Now consider: what are your customers’ experiences with your brand? Don’t confuse “brand” with “corporate identity.” Brand, it has been said, is what people say about you when you are not in the room. Your brand is “owned” by your customers based on the sum total of their experiences with it. Our goal is to give exhibit visitors a positive experience with our brand so that they say good things about us when we’re not in the room—which translates into buying or prescribing our products and services as well as having happy memories of meeting us on the show floor.
How do you plan the experience?
So let’s get back to planning that experience. One thing you can learn from your favorite retailers is that they know their customers, what will work (and not work) with them. You have a big picture of the customer base that characterizes your industry, but dig down a bit. Are attendees at your show predominantly male or female? How old are they? Much has been written about the different generations who are currently in the workplace; is your experience something that transcends generations?
Define the experience
Once you understand your attendees, your customers, begin to define the experience you want them to have with your brand.

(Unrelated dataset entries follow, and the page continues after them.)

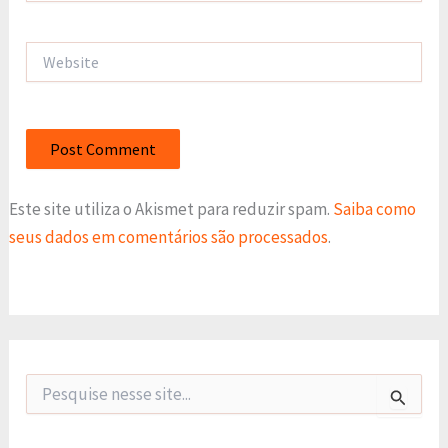
Website
Este site utiliza o Akismet para reduzir spam.
Saiba como
seus dados em comentários são processados
.
P
e
s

- What do you want them to know?
- How will you communicate that knowledge?
- How will you show that you are listening to them?

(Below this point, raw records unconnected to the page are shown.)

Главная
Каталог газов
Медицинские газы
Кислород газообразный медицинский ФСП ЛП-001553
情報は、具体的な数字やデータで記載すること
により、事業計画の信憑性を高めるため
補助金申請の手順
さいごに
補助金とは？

- Maybe you won’t use the apple cinnamon candles, but how will you appeal to their senses?
- Do you have something for them to touch?
- Will there be an auditory component to your experience—and if so, what will it be?
Create positive feelings to accompany knowledge
The knowledge you want to impart is half of the experience equation, but the other half is what you want them to feel about your brand. Good staffers who are helpful and educated go a long way to generating good feelings. Data suggests that approximately 85% of what booth visitors remember is based on their interactions with staff members. Been to Nordstrom’s lately? Think about the way you were treated. Put that up against the checkout counter at the grocery store where two employees are complaining about work while bagging your groceries. You know what I mean. Will you have a place for visitors to sit down, perhaps have a cup of coffee or a snack, so they can have an informal chat with your product team? Use catering wisely, and make it a unique experience, not simply a copycat set up.
Invite your customers to experience your brand
Once you have your experience planned, work with your team to determine how to get customers to your space. Pre-show mailings? Ads in journals? Banner ads? How much can you spend on this category and what are your best options?
And after the show, thank customers for visiting and suggest a next step. Again, good retail salespeople will always follow up a positive customer interaction with a note, often handwritten. You’ve experienced that—and how does that make you feel? At the very least, you feel as if you had a good experience.